Question

Let f(x) be the function with f(0)= 1/π². What is the nth degree Taylor approximation, denoted as Tₙ(x) for f(x) centered at a=0? a) Tₙ(x) = 1/π²

b) Tₙ(x) = 1 + x/π²

c) Tₙ(x) = 1 - x²/π⁴

d) Tₙ(x) = 1/π² + x/π²

Answer 1

The correct answer is option a.
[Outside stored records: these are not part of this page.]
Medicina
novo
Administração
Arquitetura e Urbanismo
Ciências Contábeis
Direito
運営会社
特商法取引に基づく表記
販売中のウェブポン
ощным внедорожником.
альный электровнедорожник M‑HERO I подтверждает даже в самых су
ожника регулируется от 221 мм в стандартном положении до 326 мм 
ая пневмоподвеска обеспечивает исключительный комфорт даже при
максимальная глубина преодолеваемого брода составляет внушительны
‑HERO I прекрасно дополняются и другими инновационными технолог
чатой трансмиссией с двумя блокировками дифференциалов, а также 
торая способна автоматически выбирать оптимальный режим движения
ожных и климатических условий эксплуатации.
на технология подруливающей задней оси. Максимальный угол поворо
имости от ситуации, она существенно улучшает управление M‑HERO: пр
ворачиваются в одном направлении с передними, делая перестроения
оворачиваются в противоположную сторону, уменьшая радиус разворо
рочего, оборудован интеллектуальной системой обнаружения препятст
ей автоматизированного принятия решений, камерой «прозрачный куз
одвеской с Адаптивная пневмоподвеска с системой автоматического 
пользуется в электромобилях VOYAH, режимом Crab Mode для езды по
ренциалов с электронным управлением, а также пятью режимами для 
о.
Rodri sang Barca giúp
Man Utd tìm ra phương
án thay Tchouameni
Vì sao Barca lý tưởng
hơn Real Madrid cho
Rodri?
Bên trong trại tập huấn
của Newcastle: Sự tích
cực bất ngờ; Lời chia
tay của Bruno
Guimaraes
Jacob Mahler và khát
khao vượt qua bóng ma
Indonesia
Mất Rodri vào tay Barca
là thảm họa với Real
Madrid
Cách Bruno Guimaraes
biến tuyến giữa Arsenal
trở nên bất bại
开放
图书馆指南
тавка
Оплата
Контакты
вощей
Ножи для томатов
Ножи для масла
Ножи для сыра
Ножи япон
The nth degree Taylor approximation for f(x), centered at a=0, is Tₙ(x) = 1/π², considering we only know the value of f at 0 and not its derivatives.

Step-by-step explanation:

The Taylor series approximation of a function f(x) around a point a is given by the formula:

f(x) = f(a) + f'(a)(x - a) + \frac{f''(a)}{2!}(x - a)^2 + \frac{f'''(a)}{3!}(x - a)^3 + \ldots

Since the only information given about f(x) is the value of f at 0, which is f(0) = 1/\pi^2, and since no information about the derivatives of f at 0 was provided, the best we can say is that the nth degree Taylor approximation, Tn(x), for f(x) centered at a=0, is the constant term which is the value of f at 0. Hence:

Tn(x) = 1/\pi^2

Therefore, the correct option is a) Tn(x) = 1/\pi^2.